ANKARA (Hurriyet)–A ruling by the European Court of Human Rights has recognized for the first time the existence of an official institution of northern Cyprus and saved Turkey from paying millions of dollars in reparations to Greek Cypriot citizens, whose homes were confiscated during the Turkish invasion of the island in 1974.
“It’s a historic decision,” Turkish Foreign Minister Ahmet Davutoglu told a limited group of journalists in Ankara on Friday.
Turkish Cypriots established the Immovable Property Commission (IPC) in 2005 in a move to avoid hundreds of cases brought to the European court by Greek Cypriots who sought compensation from Turkey for their seized properties.
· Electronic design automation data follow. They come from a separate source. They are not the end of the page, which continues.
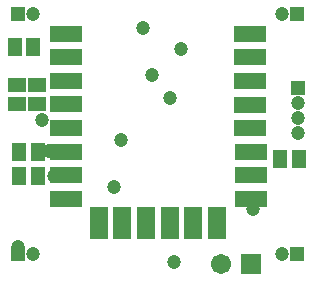
<source format=gts>
G04 Layer_Color=8388736*
%FSLAX44Y44*%
%MOMM*%
G71*
G01*
G75*
%ADD34R,1.2032X1.5032*%
%ADD35R,1.5032X1.2032*%
%ADD36R,2.7432X1.3462*%
%ADD37R,1.6002X2.7432*%
%ADD38C,1.2032*%
%ADD39R,1.2032X1.2032*%
%ADD40R,1.2032X1.2032*%
%ADD41C,1.7032*%
%ADD42R,1.7032X1.7032*%
D34*
X27000Y207000D02*
D03*
X11000D02*
D03*
X252000Y112000D02*
D03*
X236000D02*
D03*
X15000Y98000D02*
D03*
X31000D02*
D03*
X31000Y118000D02*
D03*
X15000D02*
D03*
D35*
X30000Y159000D02*
D03*
Y175000D02*
D03*
X13000Y175000D02*
D03*
Y159000D02*
D03*
D36*
X54608Y218044D02*
D03*
Y198232D02*
D03*
Y178166D02*
D03*
Y158354D02*
D03*
Y138034D02*
D03*
Y118222D02*
D03*
Y98410D02*
D03*
Y78344D02*
D03*
X210818Y78090D02*
D03*
Y98156D02*
D03*
Y117968D02*
D03*
X210564Y138034D02*
D03*
Y158100D02*
D03*
Y177912D02*
D03*
Y198232D02*
D03*
Y218044D02*
D03*
D37*
X82548Y57516D02*
D03*
X102360D02*
D03*
X122172D02*
D03*
X142492D02*
D03*
X162304D02*
D03*
X182624D02*
D03*
D38*
X237300Y235000D02*
D03*
Y32000D02*
D03*
X26700D02*
D03*
Y235000D02*
D03*
X251000Y133900D02*
D03*
Y146600D02*
D03*
Y159300D02*
D03*
X126983Y183280D02*
D03*
X151969Y205280D02*
D03*
X120000Y223000D02*
D03*
X143000Y164000D02*
D03*
X95000Y88000D02*
D03*
X40000Y119000D02*
D03*
X44000Y98000D02*
D03*
X101000Y128000D02*
D03*
X213000Y70000D02*
D03*
X14000Y38000D02*
D03*
X34000Y145000D02*
D03*
X146000Y25000D02*
D03*
D39*
X250000Y235000D02*
D03*
Y32000D02*
D03*
X14000D02*
D03*
Y235000D02*
D03*
D40*
X251000Y172000D02*
D03*
D41*
X185600Y23000D02*
D03*
D42*
X211000D02*
D03*
M02*

</source>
According to Friday’s court decision, the petitioners should first apply to the IPC before coming to the European court.
“It’s the first time an official body of northern Cyprus has been recognized by an international institution,” Davutoglu said. “It is not only important because of this recognition but also in regard to the ongoing peace talks between the parties.”
A Turkish diplomat noted that the court had ruled in favor of a Greek Cypriot petitioner in a recent case known as the Orams case. “We have now equalized the situation,” the diplomat said. “It will have an enormous effect on the future.”
The property issue is considered by Turkey as one of the most important problems on the way to reaching a compromise between Turkish and Greek Cypriots. According to private channel NTV, around 1,600 cases will be affected by the ruling and will be directed to the commission.
The IPC was established to create a law-based mechanism for addressing the property issue. It was formed in accordance with the Law for the Compensation Exchange and Restitution of Immovable Properties, within the scope of Article 159 of the Constitution, and is responsible for implementing that law.